■ **Aufgabenstellung**
Übertragen Sie diesen Satz aus dem Übungstext über das Fremdsein von Christen ins Englische: „Dabei gehört es eigentlich zum Grundverständnis von Christen, ein Stück weit fremd zu sein und zu bleiben.“

■ **Übungstext**
Gastperspektive

Christen sind dazu berufen, Fremde zu bleiben

Politisch ist gerade oft von «Heimat» die Rede. Auch das sogenannte «christliche Abendland» wird immer wieder gern zitiert. Dabei gehört es eigentlich zum Grundverständnis von Christen, ein Stück weit fremd zu sein und zu bleiben. Tatsächlich gewinnt das Christsein dadurch erst seine missionarische Perspektive.
Frau zeigt älterem Mann den Weg
Schweizer Flagge (Symbolbild)
Ed Stetzer

Die Frage der Identität stellt sich auf vielen Ebenen. Wir verstehen uns als Schweizer, als Österreicher, als Deutsche. Manchmal wird dies noch deutlich detaillierter, wenn wir uns eher als Bayern oder Berner sehen. Wir verstehen uns als Demokraten, als CDU-Wähler oder als unpolitisch. Wir verstehen uns als Christen, oft aber konkret als Baptisten oder Landeskirchler. All dies macht uns als Personen aus, es ist Teil unseres Selbstverständnisses, unserer Identität. Und es ist wichtig, Bereiche zu haben, in denen wir zu Hause sind. Bei Christen gehört – hoffentlich –auch die Kirche dazu. Schön, wenn wir aus ganzem Herzen sagen können: «meine Gemeinde». Trotzdem ist ein gewisser Grad an Fremdheit nicht nur etwas, das wir in Kauf nehmen müssen, es ist geradezu wünschenswert und unterstreicht unsere Berufung. In einem alten Gospel heisst es «Ich bin ja nur ein Gast auf Erden…».

[Einträge aus einer Sammlung (Auszug)]
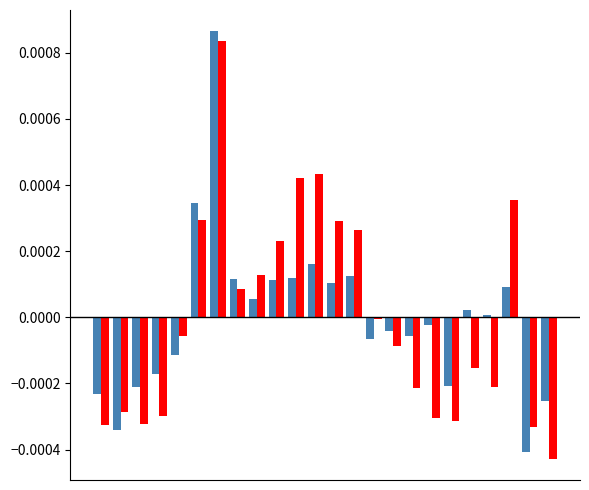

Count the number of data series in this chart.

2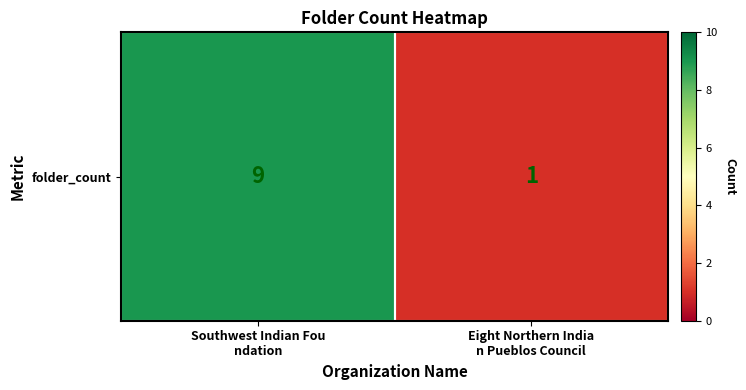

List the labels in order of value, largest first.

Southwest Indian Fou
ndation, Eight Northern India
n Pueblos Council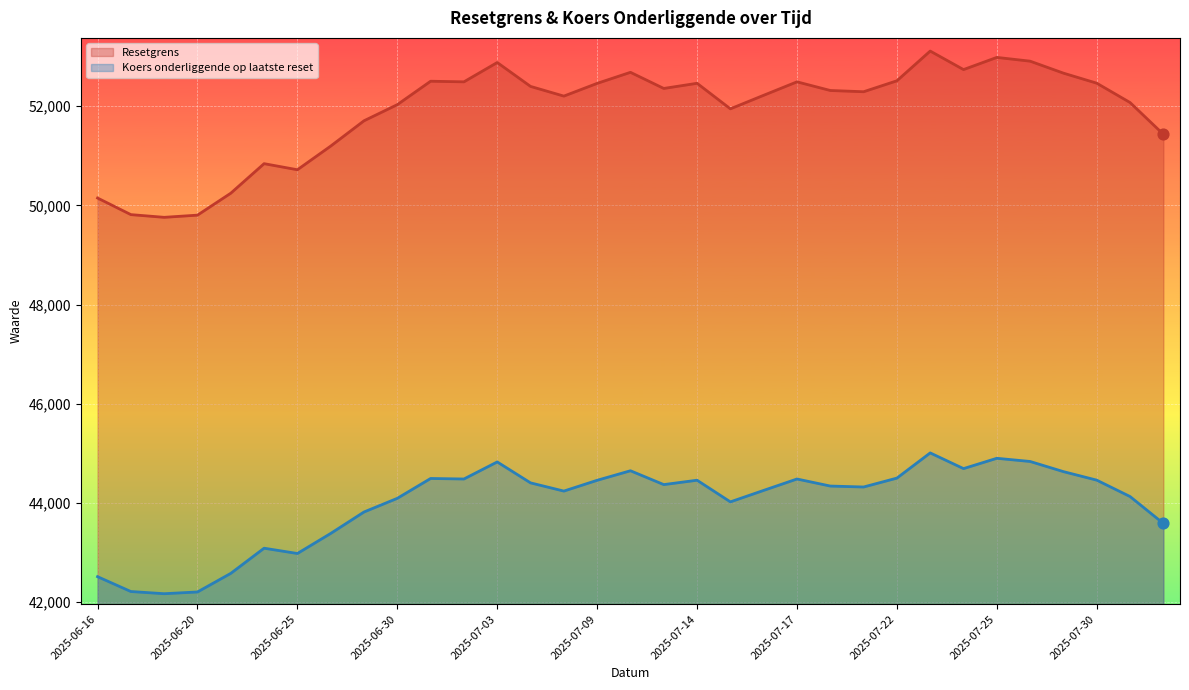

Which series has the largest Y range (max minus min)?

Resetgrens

■ **Erwartete Antwort**
Yet it is actually part of the basic self-understanding of Christians to be, and to remain, strangers to a certain degree.